> Required work
Reproduce every line of the listing below without any change, but leave the pictures out.

> Data records
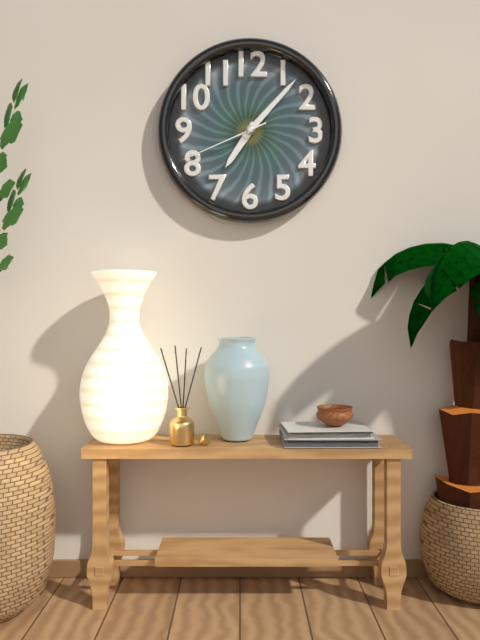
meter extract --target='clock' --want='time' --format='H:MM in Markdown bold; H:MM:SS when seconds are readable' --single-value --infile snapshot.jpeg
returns **7:07:41**
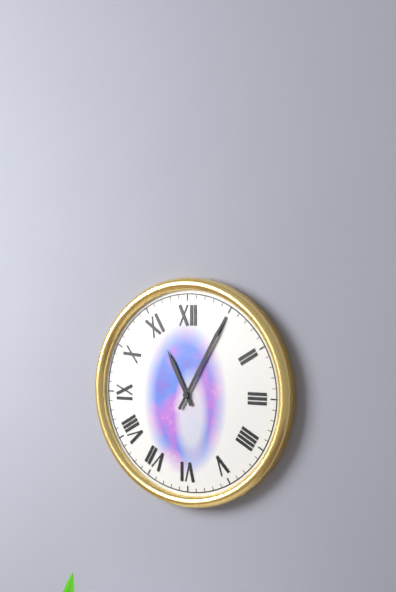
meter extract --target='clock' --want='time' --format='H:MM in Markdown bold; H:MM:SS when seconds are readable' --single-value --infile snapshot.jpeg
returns **11:05**
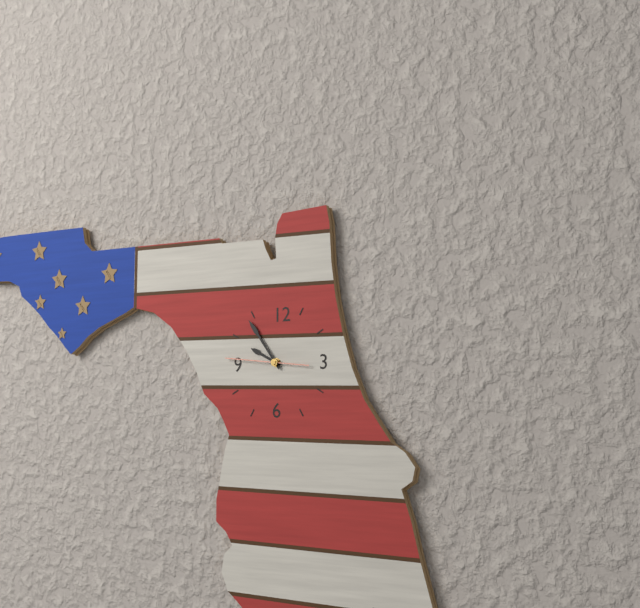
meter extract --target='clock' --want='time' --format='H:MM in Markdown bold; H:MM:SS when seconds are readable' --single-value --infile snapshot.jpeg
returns **9:54:46**
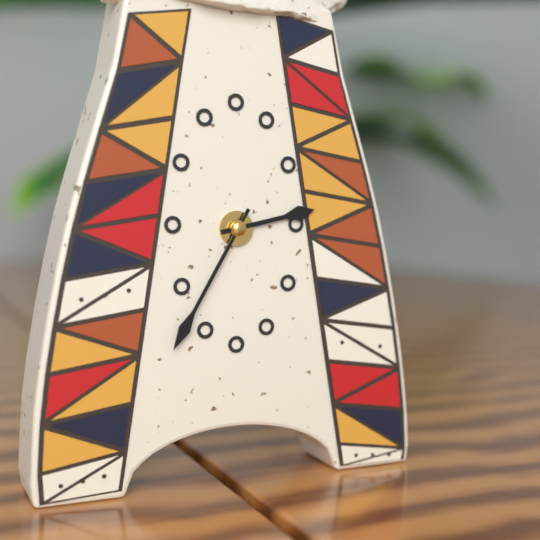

> Answer below
meter extract --target='clock' --want='time' --format='H:MM in Markdown bold; H:MM:SS when seconds are readable' --single-value --infile snapshot.jpeg
returns **7:07:41**
meter extract --target='clock' --want='time' --format='H:MM in Markdown bold; H:MM:SS when seconds are readable' --single-value --infile snapshot.jpeg
returns **11:05**
meter extract --target='clock' --want='time' --format='H:MM in Markdown bold; H:MM:SS when seconds are readable' --single-value --infile snapshot.jpeg
returns **9:54:46**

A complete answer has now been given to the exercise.